Bigamia? Pensão por morte em uniões simultâneas está em jogo no STF
Especialistas do direito de família defendem o pagamento do benefício caso os parceiros não saibam da existência um do outro
atualizado
Compartilhar notícia
A constituição de famílias simultâneas ainda é palco para discussões acaloradas no Judiciário brasileiro. Nesta semana, o Supremo Tribunal Federal (STF) começou a analisar o caso de um homem e uma mulher que acionaram a Justiça para receber o direito à pensão por morte do companheiro falecido. Ambos mantinham união estável com indivíduo que morreu, mas nenhum era casado. A questão levanta dúvidas, tendo em vista que o novo conceito de família não está assegurado na legislação de forma objetiva.
De acordo com a advogada Tatiana Perez Fernandes, especialista em direito previdenciário, atualmente tem direito à pensão por morte os seguintes dependentes do falecido: cônjuge, companheiro, filho ou irmão não emancipado menor de 21 anos ou inválido, bem como o pai. No caso específico em jogo no STF, a advogada informou que a legislação não dispõe da situação de “forma clara”, sendo até “omissa” nesse sentido.
“A lei apenas traz a relação de dependentes e inclui nesta o companheiro ou a companheira. Em 2008, caso semelhante fora julgado, não tendo conferido direito à amante ao compartilhamento da pensão. A atual decisão certamente irá impactar centenas de processos e uniformizar o entendimento atual do Poder Judiciário”, assinalou Tatiana.
Divisão da pensão
No processo que tramita no STF, o falecido teve relacionamento de oito anos com um homem, reconhecido judicialmente em primeira instância. Do outro lado, aparece a mulher com quem ele manteve união estável e teve um filho. A análise gira em torno da possibilidade da divisão do benefício pago pelo Instituto Nacional de Seguridade Social (INSS).

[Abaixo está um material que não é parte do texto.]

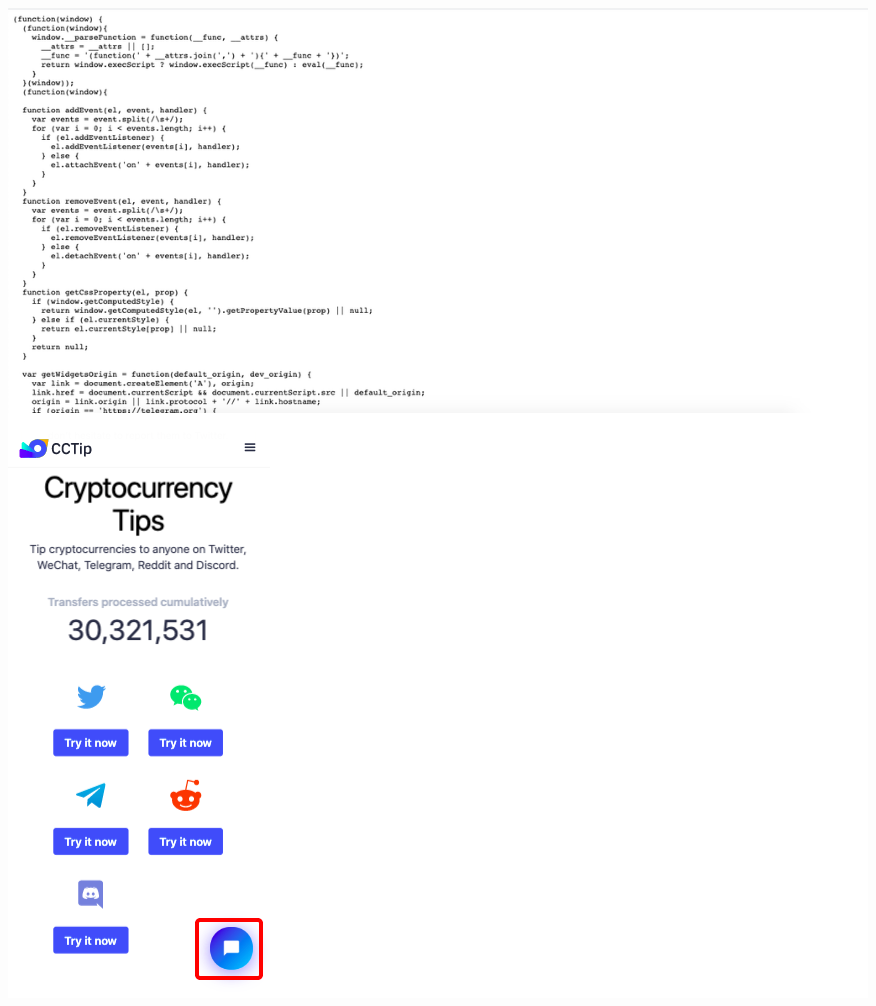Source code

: ![](../../.gitbook/assets/image%20%28104%29.png)

![](../../.gitbook/assets/image%20%2828%29.png)



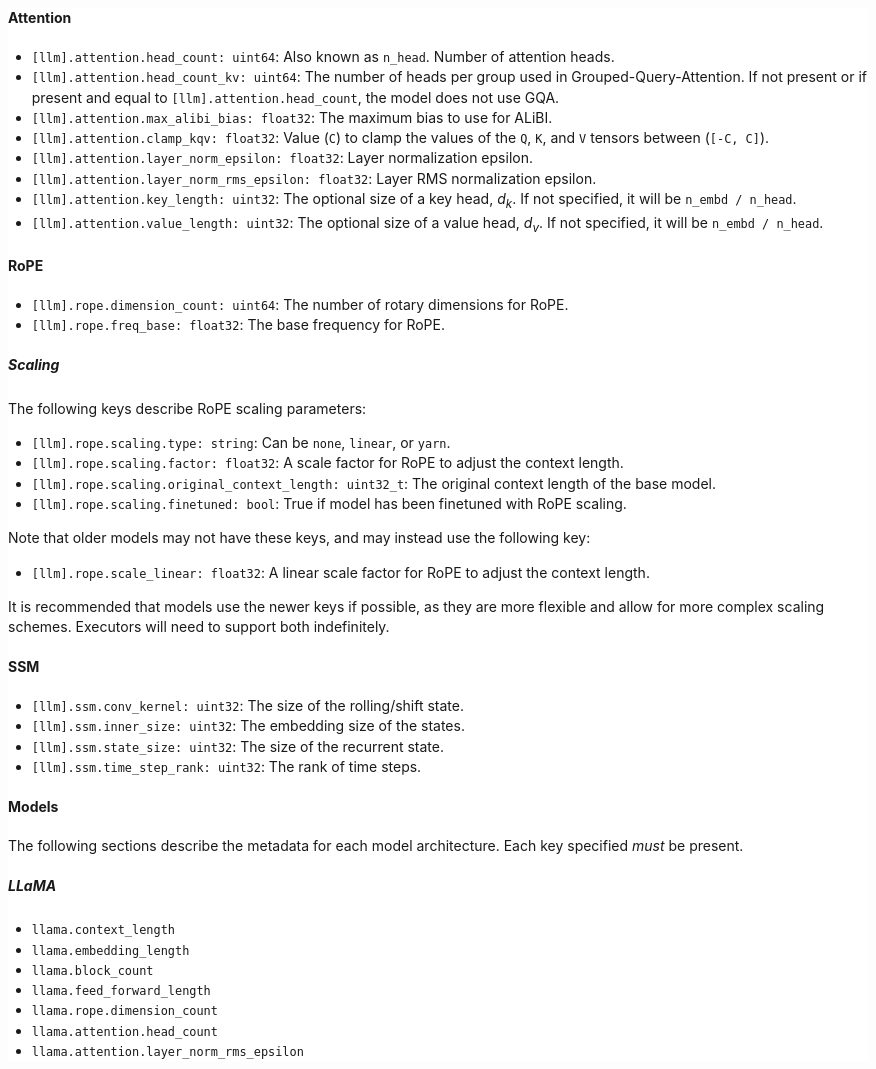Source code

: #### Attention

- `[llm].attention.head_count: uint64`: Also known as `n_head`. Number of attention heads.
- `[llm].attention.head_count_kv: uint64`: The number of heads per group used in Grouped-Query-Attention. If not present or if present and equal to `[llm].attention.head_count`, the model does not use GQA.
- `[llm].attention.max_alibi_bias: float32`: The maximum bias to use for ALiBI.
- `[llm].attention.clamp_kqv: float32`: Value (`C`) to clamp the values of the `Q`, `K`, and `V` tensors between (`[-C, C]`).
- `[llm].attention.layer_norm_epsilon: float32`: Layer normalization epsilon.
- `[llm].attention.layer_norm_rms_epsilon: float32`: Layer RMS normalization epsilon.
- `[llm].attention.key_length: uint32`: The optional size of a key head, $d_k$. If not specified, it will be `n_embd / n_head`.
- `[llm].attention.value_length: uint32`: The optional size of a value head, $d_v$. If not specified, it will be `n_embd / n_head`.

#### RoPE

- `[llm].rope.dimension_count: uint64`: The number of rotary dimensions for RoPE.
- `[llm].rope.freq_base: float32`: The base frequency for RoPE.

##### Scaling

The following keys describe RoPE scaling parameters:

- `[llm].rope.scaling.type: string`: Can be `none`, `linear`, or `yarn`.
- `[llm].rope.scaling.factor: float32`: A scale factor for RoPE to adjust the context length.
- `[llm].rope.scaling.original_context_length: uint32_t`: The original context length of the base model.
- `[llm].rope.scaling.finetuned: bool`: True if model has been finetuned with RoPE scaling.

Note that older models may not have these keys, and may instead use the following key:

- `[llm].rope.scale_linear: float32`: A linear scale factor for RoPE to adjust the context length.

It is recommended that models use the newer keys if possible, as they are more flexible and allow for more complex scaling schemes. Executors will need to support both indefinitely.

#### SSM

- `[llm].ssm.conv_kernel: uint32`: The size of the rolling/shift state.
- `[llm].ssm.inner_size: uint32`: The embedding size of the states.
- `[llm].ssm.state_size: uint32`: The size of the recurrent state.
- `[llm].ssm.time_step_rank: uint32`: The rank of time steps.

#### Models

The following sections describe the metadata for each model architecture. Each key specified _must_ be present.

##### LLaMA

- `llama.context_length`
- `llama.embedding_length`
- `llama.block_count`
- `llama.feed_forward_length`
- `llama.rope.dimension_count`
- `llama.attention.head_count`
- `llama.attention.layer_norm_rms_epsilon`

Segundo a advogada Caroline Yumi, especialista em direito de família, já é reconhecido o direito de recebimento de pensão por morte por dois companheiros, quando preenchidos os requisitos da união estável e da “boa-fé” – ou seja, quando ambos não saibam da existência um do outro. No entanto, alguns tribunais afastam essa possibilidade. A defensora acredita que o entendimento a ser tomado pela Suprema Corte vem para “pacificar a jurisprudência” sobre o tema.
A advogada Ana Carolina Osório, especialista em questões familiares, argumenta que “não há como impedir a constituição informal de duas famílias” e, por isso, também defende o pagamento da pensão por morte no caso de relacionamentos concomitantes e de “boa-fé”. “Soa, a meu ver, arbitrário, dar preferência a uma família em relação a outra sendo que ambas presumidamente possuíam dependência financeira do falecido e desconheciam concomitância das relações”, pontuou.
Bigamia
De acordo com o Código Penal, a bigamia é considerada crime. Uma pessoa casada não pode contrair novo casamento, sob pena de reclusão de 2 a 6 anos. O julgamento do STF, no entanto, não busca relativizar a proibição, mas uniformizar o direito previdenciário nessas situações.
“A resposta do Supremo deve pautar-se nos princípios constitucionais da dignidade da pessoa humana e da proteção à família. Sendo comprovada a boa-fé das duas famílias, isto é, que ambas ignoram a existência da outra, parece-me que a única orientação que encontra amparo na Constituição é autorizar o rateio da pensão por morte entre as duas famílias”, frisou a advogada Ana Carolina Osório.